Last of the Sea Nomads

Marine nomads, the Bajau Laut, have lived in the waters of the Coral Triangle for centuries but their way of life and their uniquely intimate relationship with the ocean is being destroyed.

The Bajau Laut are one of the last nomadic marine communities in the world.
For generations, this ethnic group of Malay origin have plied the waters of the Coral Triangle - vast tract of ocean, some 6 million square kilometers, that encompasses Indonesia, Malaysia, East Timor, Papua New Guinea, Philippines and the Solomon Islands. The area is a veritable Amazon of the oceans, said to contain some 75 % of the world's coral species.
In recent years however their way of life has been pushed almost to extinction. Many have been forced to settle permanently on land, but a dwindling number still call the ocean home, living on long boats known as lepa lepa.
Traditionally, they fish with nets and lines and are expert free divers, going to improbable depths in search of pearls and sea cucumbers or to hunt with handmade spear guns.

Bajau Laut are some of the last true marine nomads.

But these traditional ways have been largely replaced by destructive techniques - cyanide and dynamite fishing, practices that are being driven predominantly by the live fish trade—an industry whose global worth is estimated at US $1 billion.
The trade’s epicentre is Hong Kong, while Indonesia supplies most of the fish, accounting for nearly 50% of all imports. Target species are grouper and Napoleon wrasse, reef species key to the preservation of coral ecosystems.
The favoured methods now are homemade fertiliser bombs and potassium cyanide, which have not only decimated reefs in the largest and most diverse marine bio-region in the world but destroyed countless human lives as well.

A grouper, newly arrived in Hong Kong, for sale at a seafront restaurant in Sai Kung town. Sai Kung, Hong Kong.

The live reef fish market in Hong Kong is estimated to be worth US $400 million a year. The Chinese appetite for live reef fish is so voracious that it is effecting lifestyles and fishing practices throughout the Coral Triangle. Wan Chai, Hong Kong.

My point of interest is the potential for dovetailing the Bajau’s uniquely intimate understanding of the ocean with wider marine conservation strategies in order to facilitate them in conserving, rather than, destroying their culture and the spectacular marine environments they have called home for centuries.
Traditional Bajau cosmology forms a syncretism of animism and Islam, and reveals a complex relationship with the ocean, which for them is a multifarious and living entity. Spirits live in the currents and tides, in the coral reefs and mangroves.
• • • •
Problem to work on:
Using the text on the Bajau Laut, explain in one to three sentences why cyanide and dynamite fishing have largely replaced their traditional fishing methods.
• • • •
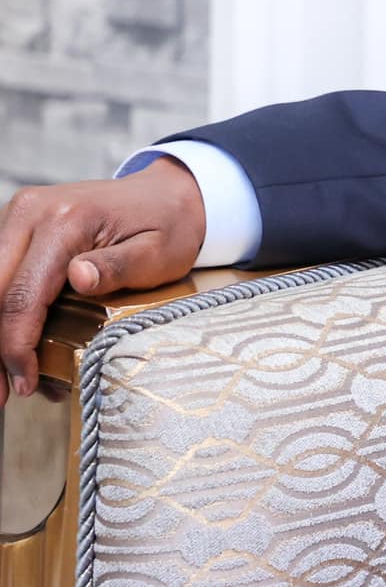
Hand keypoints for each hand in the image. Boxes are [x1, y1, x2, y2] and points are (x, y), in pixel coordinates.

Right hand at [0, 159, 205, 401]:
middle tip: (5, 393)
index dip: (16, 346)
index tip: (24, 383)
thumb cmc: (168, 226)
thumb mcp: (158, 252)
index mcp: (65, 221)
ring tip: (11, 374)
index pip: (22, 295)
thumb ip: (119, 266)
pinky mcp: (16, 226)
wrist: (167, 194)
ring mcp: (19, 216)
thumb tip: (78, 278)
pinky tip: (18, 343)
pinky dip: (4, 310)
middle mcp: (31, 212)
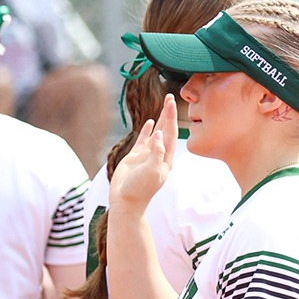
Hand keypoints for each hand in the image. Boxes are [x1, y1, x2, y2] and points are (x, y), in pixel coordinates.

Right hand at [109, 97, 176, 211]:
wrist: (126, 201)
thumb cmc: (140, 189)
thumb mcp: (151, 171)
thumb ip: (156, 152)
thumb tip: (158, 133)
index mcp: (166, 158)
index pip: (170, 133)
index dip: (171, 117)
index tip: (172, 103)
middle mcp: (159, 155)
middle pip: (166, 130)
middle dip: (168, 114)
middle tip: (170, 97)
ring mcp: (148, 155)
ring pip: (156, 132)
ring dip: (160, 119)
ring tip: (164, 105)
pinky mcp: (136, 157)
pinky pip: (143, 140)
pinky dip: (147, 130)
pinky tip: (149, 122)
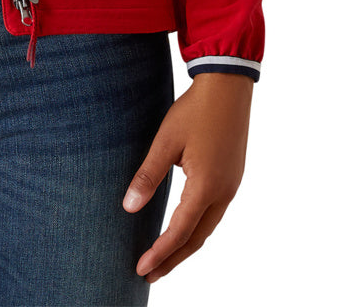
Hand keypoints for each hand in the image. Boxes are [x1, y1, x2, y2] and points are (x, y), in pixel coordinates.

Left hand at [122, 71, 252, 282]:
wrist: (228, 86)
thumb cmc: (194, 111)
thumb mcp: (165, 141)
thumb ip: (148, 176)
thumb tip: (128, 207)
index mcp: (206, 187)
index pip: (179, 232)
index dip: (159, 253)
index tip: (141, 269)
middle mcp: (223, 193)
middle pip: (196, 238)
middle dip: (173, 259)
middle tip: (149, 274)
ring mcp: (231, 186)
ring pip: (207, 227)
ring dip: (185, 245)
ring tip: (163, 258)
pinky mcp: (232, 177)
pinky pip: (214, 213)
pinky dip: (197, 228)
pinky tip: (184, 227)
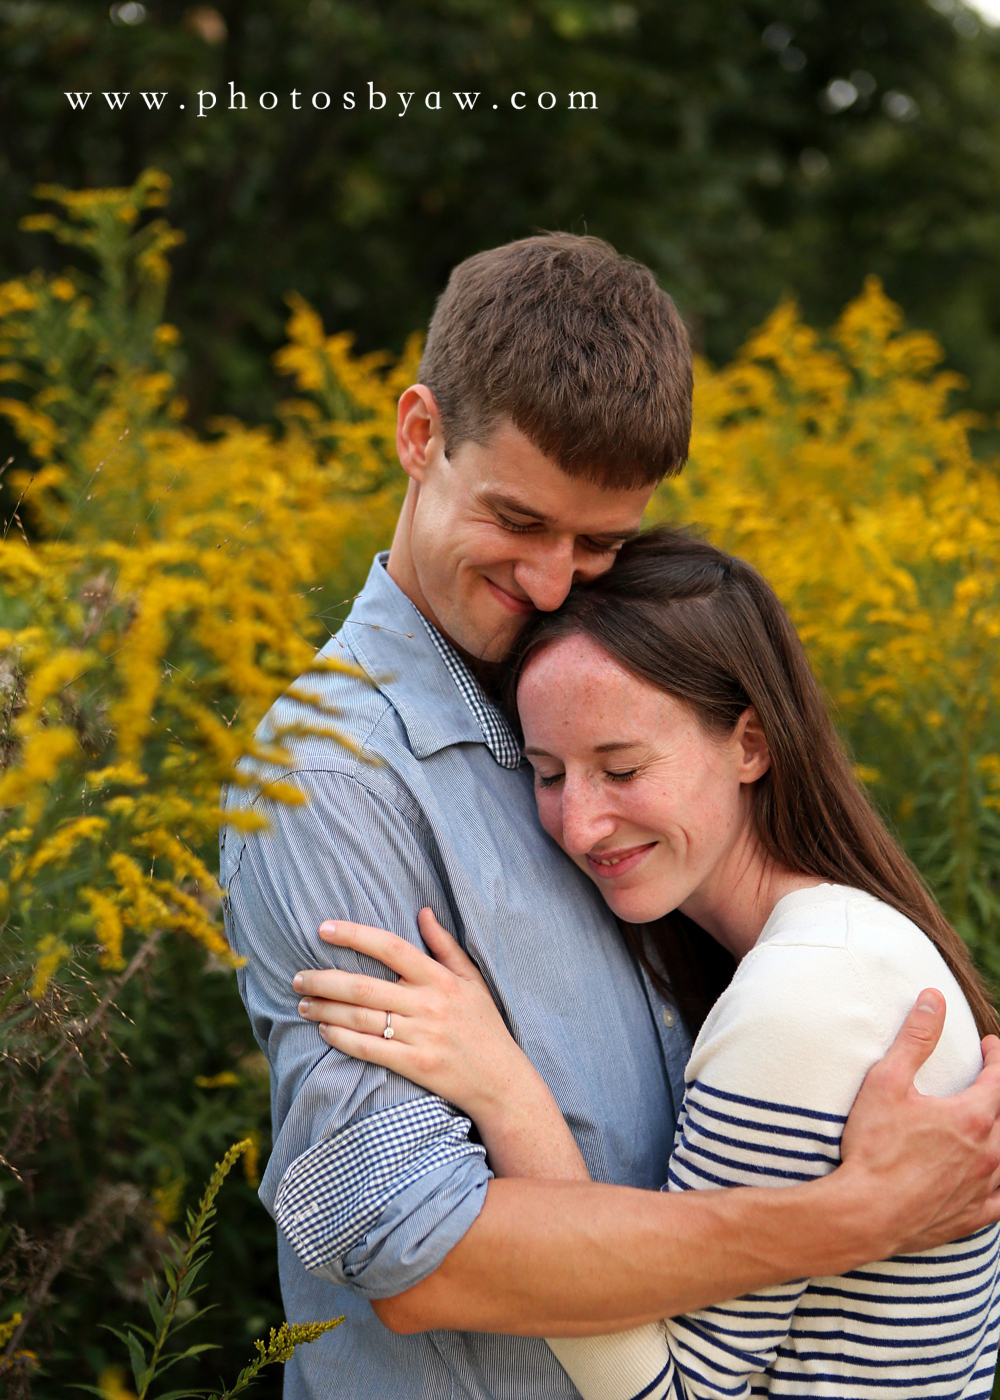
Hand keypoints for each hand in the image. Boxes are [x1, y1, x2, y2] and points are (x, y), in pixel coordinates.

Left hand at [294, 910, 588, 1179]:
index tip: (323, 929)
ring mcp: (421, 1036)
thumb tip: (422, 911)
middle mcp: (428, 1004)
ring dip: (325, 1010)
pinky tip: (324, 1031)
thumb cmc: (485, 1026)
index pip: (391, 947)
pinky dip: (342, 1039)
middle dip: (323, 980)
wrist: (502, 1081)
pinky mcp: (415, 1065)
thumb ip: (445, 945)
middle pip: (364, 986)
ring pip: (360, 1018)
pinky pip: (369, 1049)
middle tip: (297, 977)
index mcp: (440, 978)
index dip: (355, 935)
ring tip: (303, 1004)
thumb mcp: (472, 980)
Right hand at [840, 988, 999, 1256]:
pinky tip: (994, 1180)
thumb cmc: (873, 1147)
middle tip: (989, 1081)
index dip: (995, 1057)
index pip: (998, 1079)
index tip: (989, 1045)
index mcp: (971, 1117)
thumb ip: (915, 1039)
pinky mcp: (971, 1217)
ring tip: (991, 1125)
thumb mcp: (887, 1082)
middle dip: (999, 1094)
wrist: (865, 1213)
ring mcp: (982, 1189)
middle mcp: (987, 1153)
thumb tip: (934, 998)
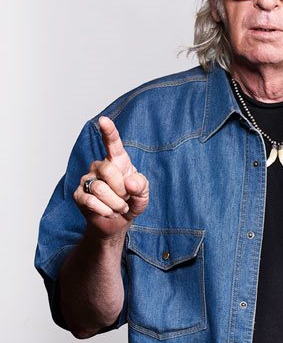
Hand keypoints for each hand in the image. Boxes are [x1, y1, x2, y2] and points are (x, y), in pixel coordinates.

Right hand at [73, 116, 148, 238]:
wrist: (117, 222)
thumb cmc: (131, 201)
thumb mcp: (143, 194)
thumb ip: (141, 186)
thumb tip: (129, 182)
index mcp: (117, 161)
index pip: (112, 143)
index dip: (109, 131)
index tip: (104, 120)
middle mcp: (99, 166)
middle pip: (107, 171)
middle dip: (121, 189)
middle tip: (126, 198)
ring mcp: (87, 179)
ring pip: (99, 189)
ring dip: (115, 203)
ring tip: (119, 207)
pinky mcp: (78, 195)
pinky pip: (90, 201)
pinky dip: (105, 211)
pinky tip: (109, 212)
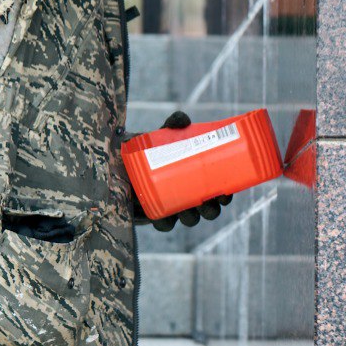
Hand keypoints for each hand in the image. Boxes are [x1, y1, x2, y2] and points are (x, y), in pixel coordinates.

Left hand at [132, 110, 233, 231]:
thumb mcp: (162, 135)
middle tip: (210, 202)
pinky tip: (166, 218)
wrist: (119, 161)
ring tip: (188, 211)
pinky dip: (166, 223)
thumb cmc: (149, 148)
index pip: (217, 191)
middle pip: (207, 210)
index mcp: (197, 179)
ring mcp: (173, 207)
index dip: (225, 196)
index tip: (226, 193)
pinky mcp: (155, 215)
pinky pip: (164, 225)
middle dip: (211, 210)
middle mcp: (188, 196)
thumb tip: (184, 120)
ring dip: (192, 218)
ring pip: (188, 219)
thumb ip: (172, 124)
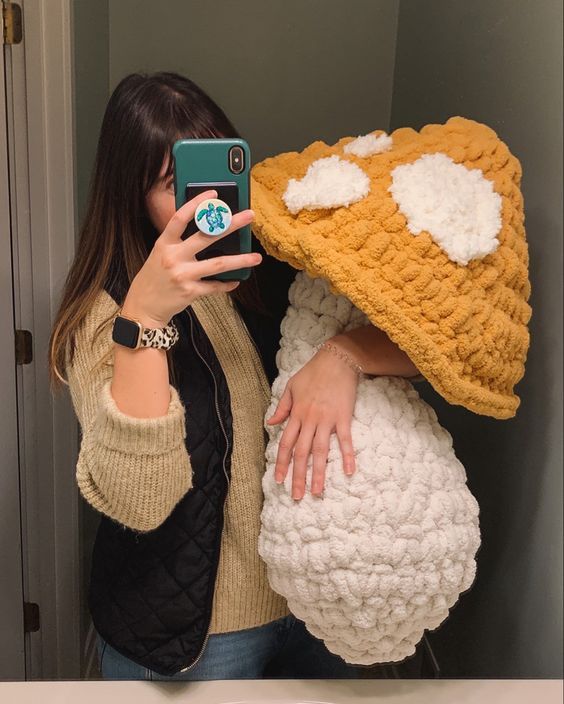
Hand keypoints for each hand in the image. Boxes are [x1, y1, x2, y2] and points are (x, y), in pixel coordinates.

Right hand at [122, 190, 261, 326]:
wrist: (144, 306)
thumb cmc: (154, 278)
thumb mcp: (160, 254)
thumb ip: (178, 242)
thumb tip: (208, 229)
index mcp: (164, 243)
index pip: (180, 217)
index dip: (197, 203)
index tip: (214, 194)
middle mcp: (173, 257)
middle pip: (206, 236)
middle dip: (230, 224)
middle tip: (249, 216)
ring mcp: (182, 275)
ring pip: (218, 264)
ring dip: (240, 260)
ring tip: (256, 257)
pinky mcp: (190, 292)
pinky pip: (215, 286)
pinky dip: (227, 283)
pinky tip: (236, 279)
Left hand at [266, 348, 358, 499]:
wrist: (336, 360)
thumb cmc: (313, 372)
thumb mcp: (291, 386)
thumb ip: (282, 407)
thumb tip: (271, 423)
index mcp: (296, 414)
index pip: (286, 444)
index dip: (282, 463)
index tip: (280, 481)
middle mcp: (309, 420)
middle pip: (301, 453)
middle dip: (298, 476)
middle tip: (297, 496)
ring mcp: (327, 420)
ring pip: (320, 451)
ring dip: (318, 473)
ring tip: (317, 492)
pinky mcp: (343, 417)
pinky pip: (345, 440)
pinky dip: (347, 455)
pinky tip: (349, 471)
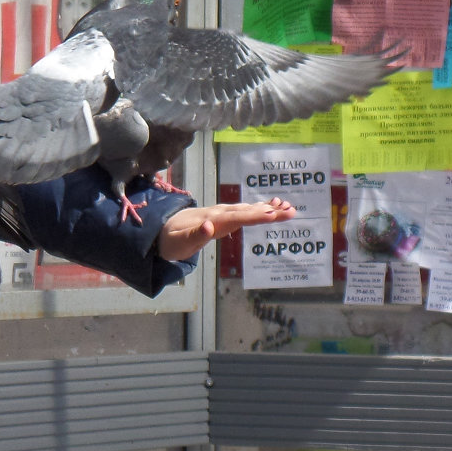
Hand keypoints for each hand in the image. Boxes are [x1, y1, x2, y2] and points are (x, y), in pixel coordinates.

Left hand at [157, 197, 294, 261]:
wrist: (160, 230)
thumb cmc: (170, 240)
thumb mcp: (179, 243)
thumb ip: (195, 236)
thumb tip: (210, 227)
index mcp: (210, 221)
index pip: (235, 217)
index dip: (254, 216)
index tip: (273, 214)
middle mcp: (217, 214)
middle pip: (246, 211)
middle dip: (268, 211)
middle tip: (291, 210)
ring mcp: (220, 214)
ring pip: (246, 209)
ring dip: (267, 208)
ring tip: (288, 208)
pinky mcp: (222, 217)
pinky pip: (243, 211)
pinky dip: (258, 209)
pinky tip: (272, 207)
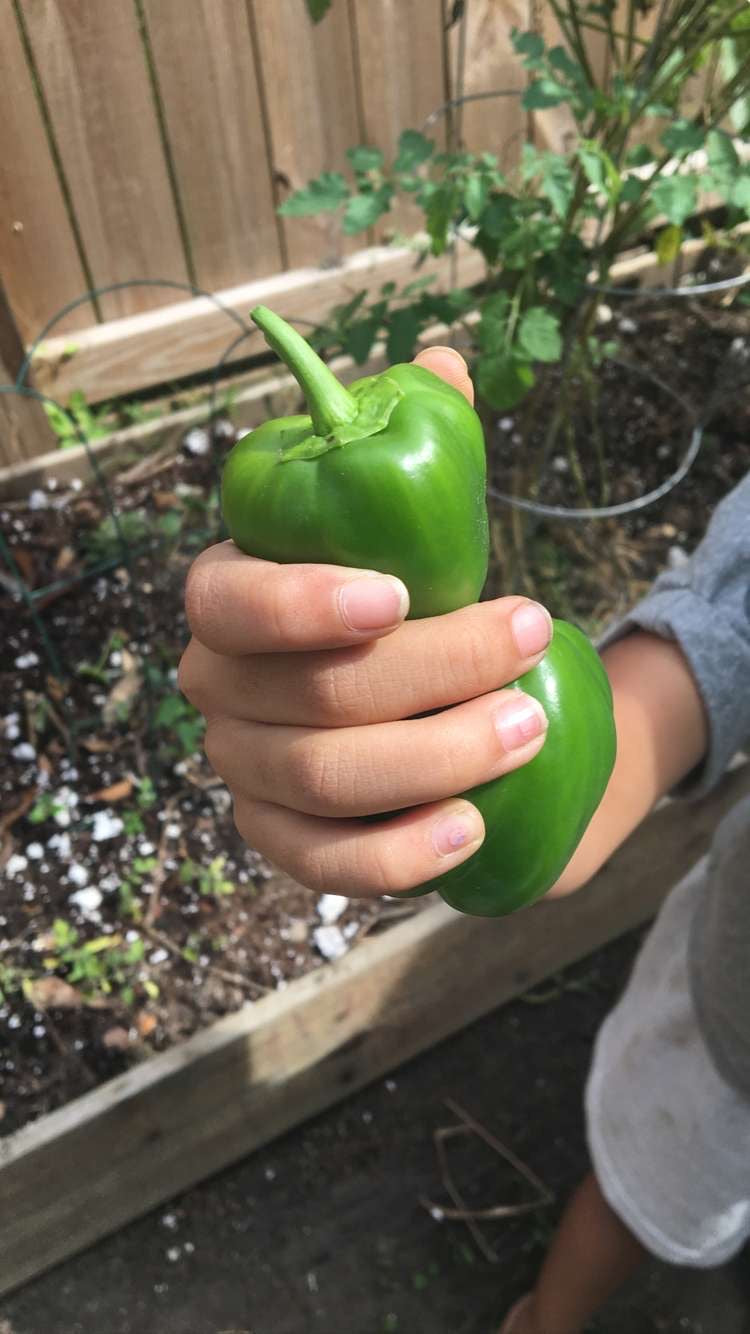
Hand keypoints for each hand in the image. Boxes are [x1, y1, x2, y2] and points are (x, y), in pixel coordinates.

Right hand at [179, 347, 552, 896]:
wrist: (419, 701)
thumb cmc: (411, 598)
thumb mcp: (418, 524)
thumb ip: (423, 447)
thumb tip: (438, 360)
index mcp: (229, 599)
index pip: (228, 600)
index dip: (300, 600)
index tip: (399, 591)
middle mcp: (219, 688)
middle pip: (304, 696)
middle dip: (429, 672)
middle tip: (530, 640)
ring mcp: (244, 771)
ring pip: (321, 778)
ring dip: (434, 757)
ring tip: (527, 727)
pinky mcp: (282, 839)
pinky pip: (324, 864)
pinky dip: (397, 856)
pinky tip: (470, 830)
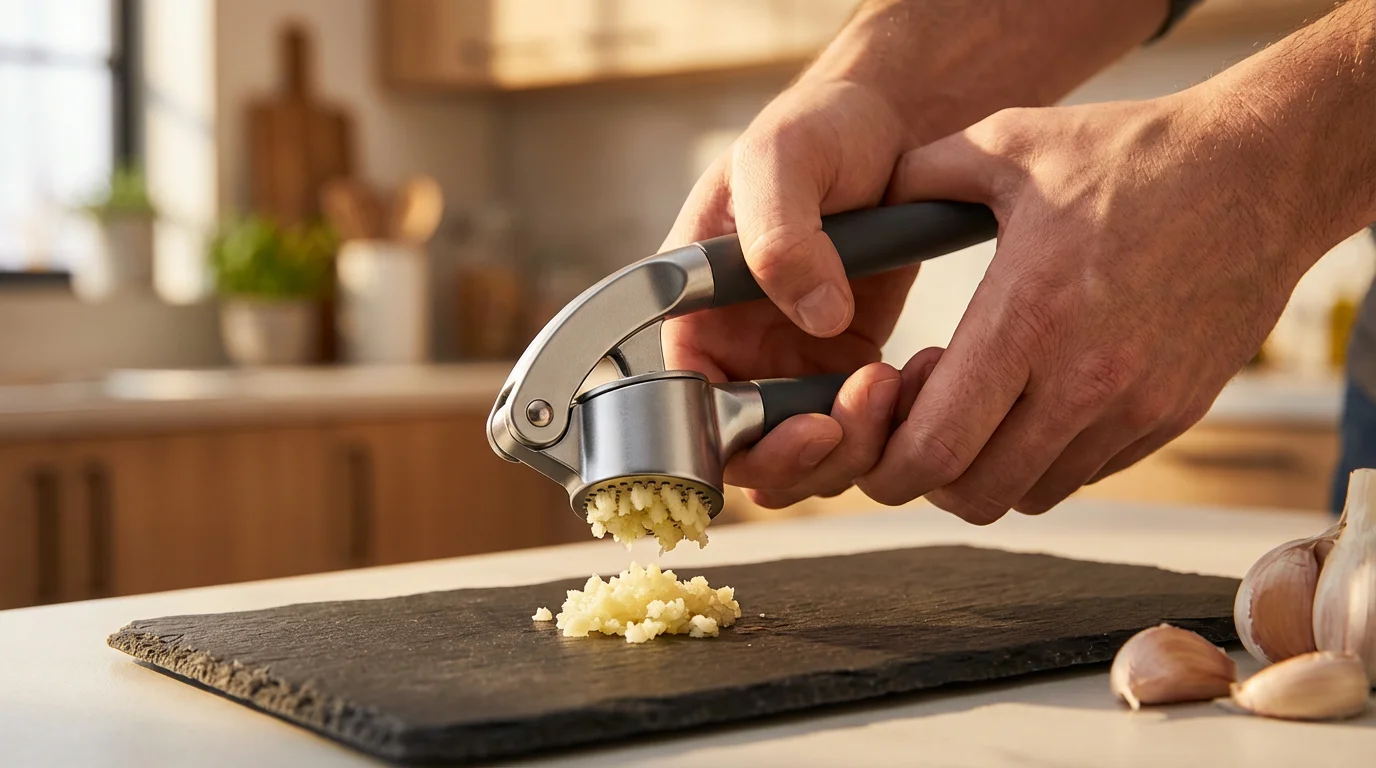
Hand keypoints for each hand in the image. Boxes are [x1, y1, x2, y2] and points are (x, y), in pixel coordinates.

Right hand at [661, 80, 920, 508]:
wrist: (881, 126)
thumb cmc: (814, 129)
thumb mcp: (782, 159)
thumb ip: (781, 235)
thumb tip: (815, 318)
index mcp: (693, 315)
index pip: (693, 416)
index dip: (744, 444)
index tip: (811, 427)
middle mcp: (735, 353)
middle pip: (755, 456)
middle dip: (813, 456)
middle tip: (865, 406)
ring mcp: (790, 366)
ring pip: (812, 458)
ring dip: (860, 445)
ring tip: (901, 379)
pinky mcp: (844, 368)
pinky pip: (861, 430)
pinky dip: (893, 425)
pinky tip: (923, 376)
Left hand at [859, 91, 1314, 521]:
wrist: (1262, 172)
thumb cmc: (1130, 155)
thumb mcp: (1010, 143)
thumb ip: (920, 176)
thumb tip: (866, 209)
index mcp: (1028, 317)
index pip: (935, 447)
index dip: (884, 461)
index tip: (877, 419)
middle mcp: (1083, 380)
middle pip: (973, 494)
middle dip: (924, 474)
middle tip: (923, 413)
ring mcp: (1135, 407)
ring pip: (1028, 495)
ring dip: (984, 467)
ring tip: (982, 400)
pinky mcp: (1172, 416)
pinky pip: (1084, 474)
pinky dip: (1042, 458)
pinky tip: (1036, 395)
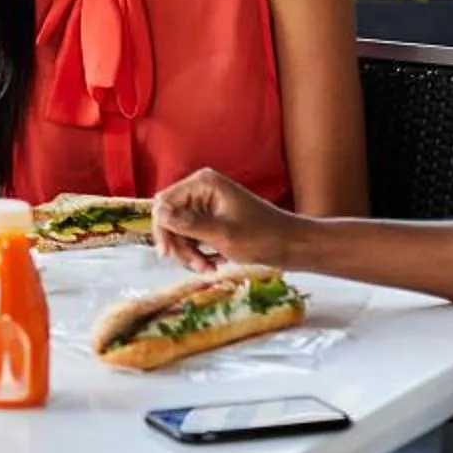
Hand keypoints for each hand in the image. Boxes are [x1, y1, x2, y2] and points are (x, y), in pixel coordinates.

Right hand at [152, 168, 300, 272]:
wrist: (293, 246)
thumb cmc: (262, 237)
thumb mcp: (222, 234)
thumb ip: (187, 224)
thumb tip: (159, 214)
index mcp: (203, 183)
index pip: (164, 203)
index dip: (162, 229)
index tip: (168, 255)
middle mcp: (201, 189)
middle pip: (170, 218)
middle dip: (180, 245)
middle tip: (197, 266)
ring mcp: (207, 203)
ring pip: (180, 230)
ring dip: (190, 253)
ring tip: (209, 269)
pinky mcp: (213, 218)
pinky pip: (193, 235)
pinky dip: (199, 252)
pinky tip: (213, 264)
• • • •
Solution to this task:
These destructive techniques are being driven mainly by the live fish trade, an industry with an estimated global worth of US $1 billion. The Chinese appetite for live reef fish is so voracious that it is affecting fishing practices throughout the Coral Triangle.